Bratislava — formerly known as Pressburg — was always a city of great strategic importance, because the Danube River — which begins in Germany and crosses through Austria, Slovakia, Hungary, Croatia, Serbia, Bulgaria, Romania, Moldova, and Ukraine — bisects the city lengthwise on the river’s way to the Black Sea.   

The old Jewish cemetery, on the banks of the Danube, was in use from the late 1600s until it closed in 1847, during which time Pressburg was part of the Kingdom of Hungary. Hungary allocated the Jews this problematic piece of land that often flooded in the winter, and demanded an annual rent of thirty gold pieces from the Jewish community for its use. The beis olam was the resting place of dozens of rabbanim and leaders as well as the ordinary men, women, and children who lived their lives in this vibrant community. But it achieved lasting renown as the burial place of the Chasam Sofer, who was niftar in 1839, eight years before its closure.

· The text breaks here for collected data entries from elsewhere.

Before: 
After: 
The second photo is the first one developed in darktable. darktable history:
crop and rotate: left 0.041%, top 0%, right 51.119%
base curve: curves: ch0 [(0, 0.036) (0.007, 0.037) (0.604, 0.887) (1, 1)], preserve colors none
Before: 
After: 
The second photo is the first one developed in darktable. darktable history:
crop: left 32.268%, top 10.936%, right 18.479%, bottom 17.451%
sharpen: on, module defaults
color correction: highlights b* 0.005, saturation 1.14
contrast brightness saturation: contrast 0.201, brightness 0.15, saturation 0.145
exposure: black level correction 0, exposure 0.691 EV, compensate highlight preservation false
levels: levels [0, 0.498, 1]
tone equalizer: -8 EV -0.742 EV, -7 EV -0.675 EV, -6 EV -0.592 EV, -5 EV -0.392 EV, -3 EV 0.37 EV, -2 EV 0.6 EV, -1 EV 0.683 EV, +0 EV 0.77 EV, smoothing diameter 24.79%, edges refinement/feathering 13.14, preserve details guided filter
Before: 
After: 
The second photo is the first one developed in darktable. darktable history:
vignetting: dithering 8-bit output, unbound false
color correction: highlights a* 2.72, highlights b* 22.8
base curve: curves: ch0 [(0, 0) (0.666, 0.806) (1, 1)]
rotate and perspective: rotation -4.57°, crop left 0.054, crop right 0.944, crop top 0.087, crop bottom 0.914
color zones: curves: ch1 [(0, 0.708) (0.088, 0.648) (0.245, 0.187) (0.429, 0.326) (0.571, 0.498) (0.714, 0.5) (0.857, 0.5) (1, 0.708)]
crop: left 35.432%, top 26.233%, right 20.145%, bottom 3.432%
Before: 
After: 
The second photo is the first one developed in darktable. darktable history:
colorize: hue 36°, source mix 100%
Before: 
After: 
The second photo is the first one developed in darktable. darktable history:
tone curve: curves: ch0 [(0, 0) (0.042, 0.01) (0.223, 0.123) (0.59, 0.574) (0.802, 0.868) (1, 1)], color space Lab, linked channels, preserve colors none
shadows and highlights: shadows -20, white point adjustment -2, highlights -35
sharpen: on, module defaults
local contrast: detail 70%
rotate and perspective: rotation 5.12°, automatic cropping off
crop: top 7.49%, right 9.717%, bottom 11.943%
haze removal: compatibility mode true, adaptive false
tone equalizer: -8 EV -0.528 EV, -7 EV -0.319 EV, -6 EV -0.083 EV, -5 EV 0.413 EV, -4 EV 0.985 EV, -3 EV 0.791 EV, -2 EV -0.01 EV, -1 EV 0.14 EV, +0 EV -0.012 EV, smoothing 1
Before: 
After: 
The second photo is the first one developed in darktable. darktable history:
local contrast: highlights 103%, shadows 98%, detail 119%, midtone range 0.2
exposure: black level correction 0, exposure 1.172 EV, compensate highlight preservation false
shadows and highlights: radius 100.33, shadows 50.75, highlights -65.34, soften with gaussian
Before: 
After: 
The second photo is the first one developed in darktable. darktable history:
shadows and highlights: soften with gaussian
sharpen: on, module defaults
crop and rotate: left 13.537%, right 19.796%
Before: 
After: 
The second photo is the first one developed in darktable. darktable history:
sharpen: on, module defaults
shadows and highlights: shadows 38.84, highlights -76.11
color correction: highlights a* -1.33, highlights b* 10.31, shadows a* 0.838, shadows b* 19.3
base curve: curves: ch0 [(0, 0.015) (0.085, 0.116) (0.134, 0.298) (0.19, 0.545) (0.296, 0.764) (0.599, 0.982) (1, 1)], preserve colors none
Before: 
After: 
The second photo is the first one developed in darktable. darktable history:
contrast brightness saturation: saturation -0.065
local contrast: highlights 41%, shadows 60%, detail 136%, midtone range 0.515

Just one street away, but significantly higher on the hillside above the Danube, was the “new” Jewish cemetery — the two cemeteries standing silent and undisturbed by the political upheaval of the next centuries, until the Nazi takeover. In 1939, Slovakia seceded from Czechoslovakia, and led by Jozef Tiso, aligned itself with Nazi Germany. Under Tiso, Slovakia was the first country to willingly consent to the deportation of its Jews.

There are several versions of what led to the Slovakian order for the destruction of the old cemetery. A document found in the Slovak National Archive of October 1943 states that the cemetery was to be abolished in order to use the land to build a civil anti-air raid defense system, and that “the Orthodox Jewish cemetery is already abandoned and that 80 years have passed since the last funeral was held there.”

Whether the destruction was indeed for civil defense, or to raise the road because of the Danube’s annual winter overflow, or to build a tunnel, or just a sign of indifference and hostility to the historic Jewish presence in Pressburg, the result was the same. In 1943, the beis olam where thousands of Jews were laid to eternal rest was about to be summarily destroyed and a road built upon it. This was happening at the very same time that thousands of Jews were being deported to the concentration camps. Yet, when a Jewish businessman and Judaica collector named Moshe Aryeh Leib Watitz found out that the cemetery where his ancestors lay was in danger, he mobilized the community, including its chevra kaddisha and legendary rescue activist Rav Michoel Ber Weissmandl. Immediately prior to the deportations, the Jews begged the ruling leaders for permission to enter the graveyard, exhume the graves, and move the remains of thousands of Jews up the hill to the newer cemetery.